When it comes to calculating the volume of a sphere, the formula to remember is \[ V = \frac{4}{3} \pi r^3 \]This represents how much three-dimensional space a sphere occupies. The variable \( r \) here denotes the radius of the sphere. You can think of the radius as the distance from the center of the sphere out to its surface.
For a sphere with a fixed diameter, the radius is half the diameter.

• The larger the radius, the greater the volume.
• Volume grows rapidly as the radius increases, given the cube in the formula.

In the original problem, the spherical pill has a diameter of 1 cm, which makes the radius 0.5 cm. Substituting this into the formula yields a volume of \( \frac{1}{6} \pi \) cubic centimeters. This computed value is crucial as it sets the volume that the cylindrical pill must match.

The surface area of a sphere gives you an idea of how much external area the sphere covers. The formula used is:\[ A = 4\pi r^2 \]The variable \( r \) still stands for the radius.
Understanding surface area becomes essential when considering anything that involves a coating, paint, or any application spread over the sphere.

• Just like with volume, increasing the radius significantly increases the surface area.
• The surface area depends on the square of the radius, indicating a fast growth in area with increased size.

For our spherical pill with radius 0.5 cm, the surface area calculates to \( \pi \) square centimeters. In the problem, this surface area is used to define the constraints for designing the cylindrical pill.

Calculating the volume of a cylinder involves a different set of parameters. You employ the formula:\[ V = \pi r^2 h \]Here, \( r \) represents the radius of the cylinder's base, and \( h \) is the height of the cylinder.
This formula shows how the volume is dependent on both the circular base area \( \pi r^2 \) and the height.

• If either radius or height increases, the volume will increase, highlighting the relationship between these dimensions.
• The base area squared means any small change in radius affects the volume significantly.

Given the volume must match that of the spherical pill, the formula simplifies to \( 6 r^2 h = 1 \) in the original exercise, setting a direct relationship between \( r \), \( h \), and the constrained volume.

For a cylinder, the surface area is determined by both its circular ends and its curved surface.

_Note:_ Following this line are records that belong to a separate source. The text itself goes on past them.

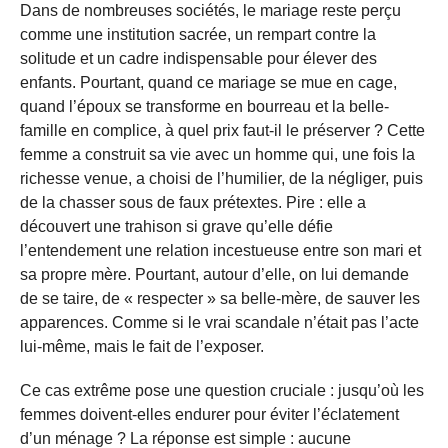
Dans de nombreuses sociétés, le mariage reste perçu
comme une institution sacrée, un rempart contre la
solitude et un cadre indispensable pour élever des
enfants. Pourtant, quand ce mariage se mue en cage,
quand l’époux se transforme en bourreau et la belle-
famille en complice, à quel prix faut-il le préserver ? Cette
femme a construit sa vie avec un homme qui, une fois la
richesse venue, a choisi de l’humilier, de la négliger, puis
de la chasser sous de faux prétextes. Pire : elle a
découvert une trahison si grave qu’elle défie
l’entendement une relation incestueuse entre son mari et
sa propre mère. Pourtant, autour d’elle, on lui demande
de se taire, de « respecter » sa belle-mère, de sauver les
apparences. Comme si le vrai scandale n’était pas l’acte
lui-même, mais le fait de l’exposer.
Ce cas extrême pose une question cruciale : jusqu’où les
femmes doivent-elles endurer pour éviter l’éclatement
d’un ménage ? La réponse est simple : aucune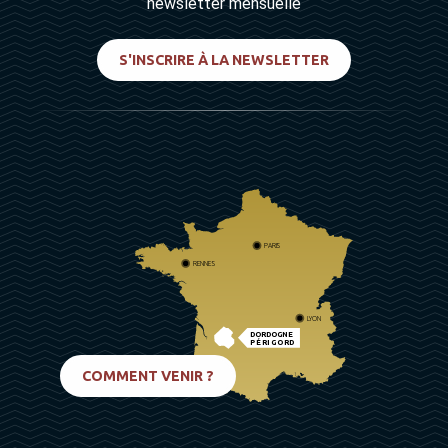
newsletter mensuelle
S'INSCRIRE À LA NEWSLETTER
PARIS
RENNES
LYON
DORDOGNE
PÉRIGORD
BIARRITZ
COMMENT VENIR ?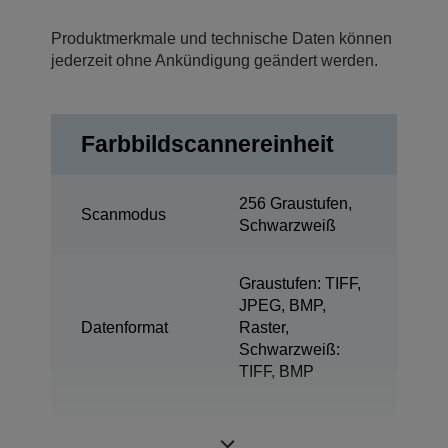
Produktmerkmale und technische Daten können
jederzeit ohne Ankündigung geändert werden.
Farbbildscannereinheit
256 Graustufen,
Scanmodus
Schwarzweiß
Graustufen: TIFF,
JPEG, BMP,
Datenformat
Raster,
Schwarzweiß:
TIFF, BMP
Unterstützte
Normalpapier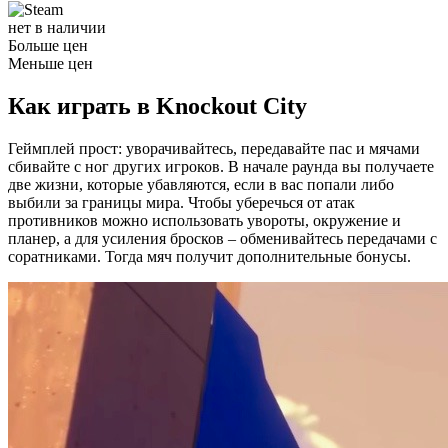
нет в наличии
Больше цен
Меньше цен
Как играть в Knockout City
Геймплей прост: уворачивайтесь, передавайте пас и мячами
сбивайте с ног других игроков. В начале раунда вы получаете
две жизни, которые убавляются, если в вас попали либо
выбили за границы мира. Чтобы уберечься от атак
противников можно использовать увороты, окружение и
планер, а для усиления бросков – обменивайтесь передачами с
соратниками. Тогда мяч получит дополнительные бонусы.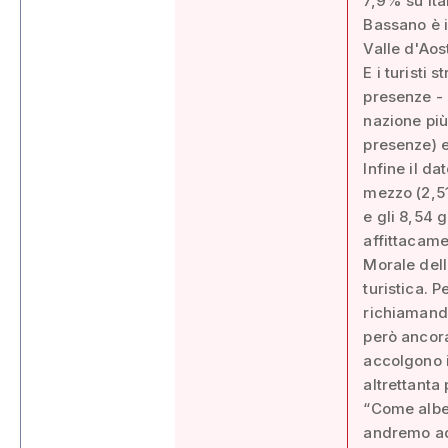
7,9% su Ital
Bassano è i
Valle d'Aost
E i turisti
presenze - 
nazione più
presenze) e
Infine il da
mezzo (2,51
e gli 8,54 
affittacame
Morale dell
turistica. P
richiamando
però ancora
accolgono i
altrettanta
“Come alber
andremo ad 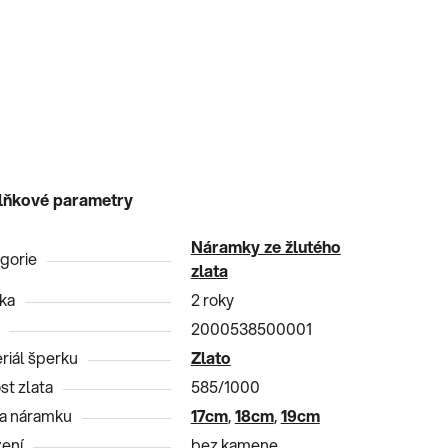
lňkové parametry
Náramky ze žlutého
gorie
zlata
ka
2 roky
2000538500001
riál šperku
Zlato
st zlata
585/1000
a náramku
17cm
,
18cm
,
19cm
ení
bez kamene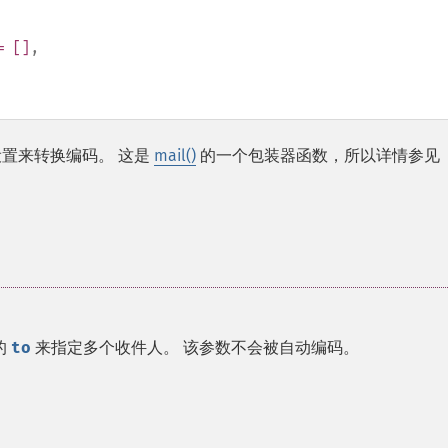
 []
,
置来转换编码。 这是
mail()
的一个包装器函数，所以详情参见
的
to
来指定多个收件人。 该参数不会被自动编码。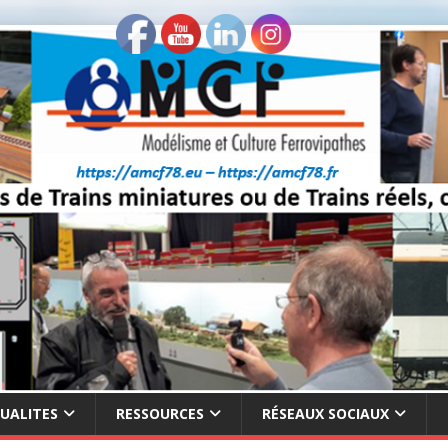
UALITES
RESSOURCES
RÉSEAUX SOCIAUX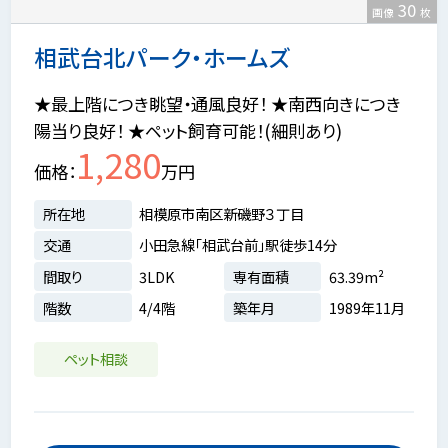
30
画像
枚
相武台北パーク・ホームズ
★最上階につき眺望・通風良好！ ★南西向きにつき
陽当り良好！ ★ペット飼育可能！(細則あり)
1,280
価格
万円
所在地
相模原市南区新磯野３丁目
交通
小田急線「相武台前」駅徒歩14分
間取り
3LDK
専有面積
63.39m²
階数
4/4階
築年月
1989年11月
ペット相談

The formula is:\[ A = 2\pi r (r + h) \]This translates to the area on the top and bottom, given by \( 2\pi r^2 \), and the side area, \( 2\pi r h \).
The surface area represents all the exposed surfaces of the cylinder.

• Since it includes both height and radius, changes in these dimensions will impact the total area.
• In scenarios like the stated exercise, the surface area constraint helps derive specific geometry of the forms.

In our specific problem, the cylinder's surface area must be twice that of the sphere, leading to an equation and eventual solution that guides the dimensions \( r \) and \( h \) such that they satisfy this constraint.